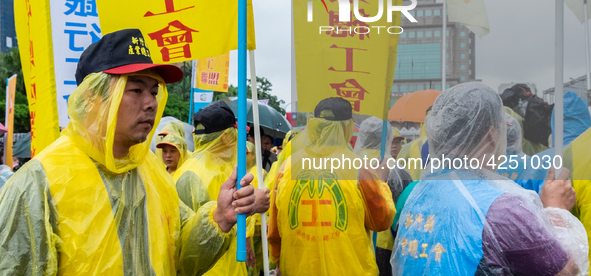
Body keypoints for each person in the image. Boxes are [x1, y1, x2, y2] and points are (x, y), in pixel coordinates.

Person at [0, 29, 257, 275]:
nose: (151, 103)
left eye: (154, 92)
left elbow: (180, 259)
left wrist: (220, 218)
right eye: (136, 90)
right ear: (92, 97)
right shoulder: (38, 182)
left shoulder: (152, 173)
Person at [391, 82, 588, 275]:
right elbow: (563, 271)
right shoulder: (502, 207)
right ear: (492, 135)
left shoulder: (417, 193)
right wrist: (557, 209)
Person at [268, 97, 395, 276]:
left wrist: (278, 260)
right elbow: (382, 219)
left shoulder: (287, 167)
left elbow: (275, 230)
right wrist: (381, 181)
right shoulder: (360, 169)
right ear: (347, 127)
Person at [174, 101, 271, 276]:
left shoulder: (219, 169)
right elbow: (199, 239)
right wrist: (254, 203)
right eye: (237, 135)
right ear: (227, 137)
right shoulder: (199, 175)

---------------

■ Action item ■
Restate the records above verbatim. Pictures stay out.

■ Result ■
Body keypoints for each person in the image. Boxes are [x1, y1, x2, y2] and points are (x, y), in pixel coordinates.

Person at [0, 29, 257, 275]:
nose: (151, 103)
left eye: (154, 92)
left elbow: (180, 259)
left wrist: (220, 218)
right eye: (136, 90)
right ear: (92, 97)
right shoulder: (38, 182)
left shoulder: (152, 173)
Person at [391, 82, 588, 275]:
right elbow: (563, 271)
right shoulder: (502, 207)
right ear: (492, 135)
left shoulder: (417, 193)
right wrist: (557, 209)
Person at [268, 97, 395, 276]:
left wrist: (278, 260)
right elbow: (382, 219)
left shoulder: (287, 167)
left elbow: (275, 230)
right wrist: (381, 181)
right shoulder: (360, 169)
right ear: (347, 127)
Person at [174, 101, 271, 276]:
left shoulder: (219, 169)
right elbow: (199, 239)
right wrist: (254, 203)
right eye: (237, 135)
right ear: (227, 137)
right shoulder: (199, 175)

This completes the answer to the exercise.